Lecturer: Brian Stater

Richard Rogers and Norman Foster are the most celebrated British architects of the last 100 years, building around the world in steel, glass and concrete.
When Rogers was awarded the Royal Gold Medal for Architecture the citation observed that he was “the rightful heir to the traditions of Wren”.
And the same could certainly be said of Foster.
The allusion to Wren is startling, but this lecture demonstrates that Wren might very well have recognised Foster and Rogers as kindred spirits.

Friday 25 June 2027 – The Echoing Scream: the Birth of Expressionism

Lecturer: Gavin Plumley

When Edvard Munch created The Scream in 1893, he was responding to an intense emotional experience. Today, we would call it a panic attack. Crippling and anxious making, this primal cry was also a rallying call: for Munch and for the wider world of art. It gave birth to a movement known as expressionism, showing life not at it is (realism) or as it might be perceived in a fleeting moment (impressionism), but as it is experienced within the unembellished core of our being. Explosive and emotive, the aftershocks of Munch’s vision were felt across the world: in art and music, literature, dance and film.

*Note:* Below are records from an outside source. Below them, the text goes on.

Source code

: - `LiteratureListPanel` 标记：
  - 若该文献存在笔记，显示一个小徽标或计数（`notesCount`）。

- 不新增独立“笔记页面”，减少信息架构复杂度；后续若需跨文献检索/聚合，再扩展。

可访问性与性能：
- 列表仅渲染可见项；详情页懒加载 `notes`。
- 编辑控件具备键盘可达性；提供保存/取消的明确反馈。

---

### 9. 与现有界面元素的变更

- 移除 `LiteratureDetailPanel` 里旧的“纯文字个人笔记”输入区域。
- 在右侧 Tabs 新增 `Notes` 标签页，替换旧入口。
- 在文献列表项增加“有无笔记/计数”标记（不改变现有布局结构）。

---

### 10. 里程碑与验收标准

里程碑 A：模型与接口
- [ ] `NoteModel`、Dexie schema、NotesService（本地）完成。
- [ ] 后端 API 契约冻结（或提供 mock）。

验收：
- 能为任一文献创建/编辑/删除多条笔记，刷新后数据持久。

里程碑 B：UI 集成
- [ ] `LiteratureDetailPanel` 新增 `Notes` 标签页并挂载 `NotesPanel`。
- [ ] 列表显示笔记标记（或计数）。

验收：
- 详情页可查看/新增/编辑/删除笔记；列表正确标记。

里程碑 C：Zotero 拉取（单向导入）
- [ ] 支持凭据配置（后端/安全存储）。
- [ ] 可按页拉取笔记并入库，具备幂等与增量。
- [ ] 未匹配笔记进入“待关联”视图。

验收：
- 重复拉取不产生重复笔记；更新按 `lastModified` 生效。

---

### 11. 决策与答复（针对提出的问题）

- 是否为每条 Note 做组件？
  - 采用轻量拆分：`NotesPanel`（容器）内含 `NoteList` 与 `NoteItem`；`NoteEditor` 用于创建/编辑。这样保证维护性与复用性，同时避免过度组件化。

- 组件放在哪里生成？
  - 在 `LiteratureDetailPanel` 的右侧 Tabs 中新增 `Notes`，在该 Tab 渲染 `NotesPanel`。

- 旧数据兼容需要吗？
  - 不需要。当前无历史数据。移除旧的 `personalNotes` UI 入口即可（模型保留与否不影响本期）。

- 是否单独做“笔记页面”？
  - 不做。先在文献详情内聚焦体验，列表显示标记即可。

Friday 23 July 2027 – The Art of Spain

Lecturer: Ed Williams

Spain is perhaps most often associated with holidays, a land of sunshine, rioja and a relaxed pace of life, but Spain’s sometimes forgotten tumultuous history gave rise to some of the most astonishing artworks in European history.
These works, often overlooked in favour of those created by Italian and Northern European painters were often ignored, or even dismissed.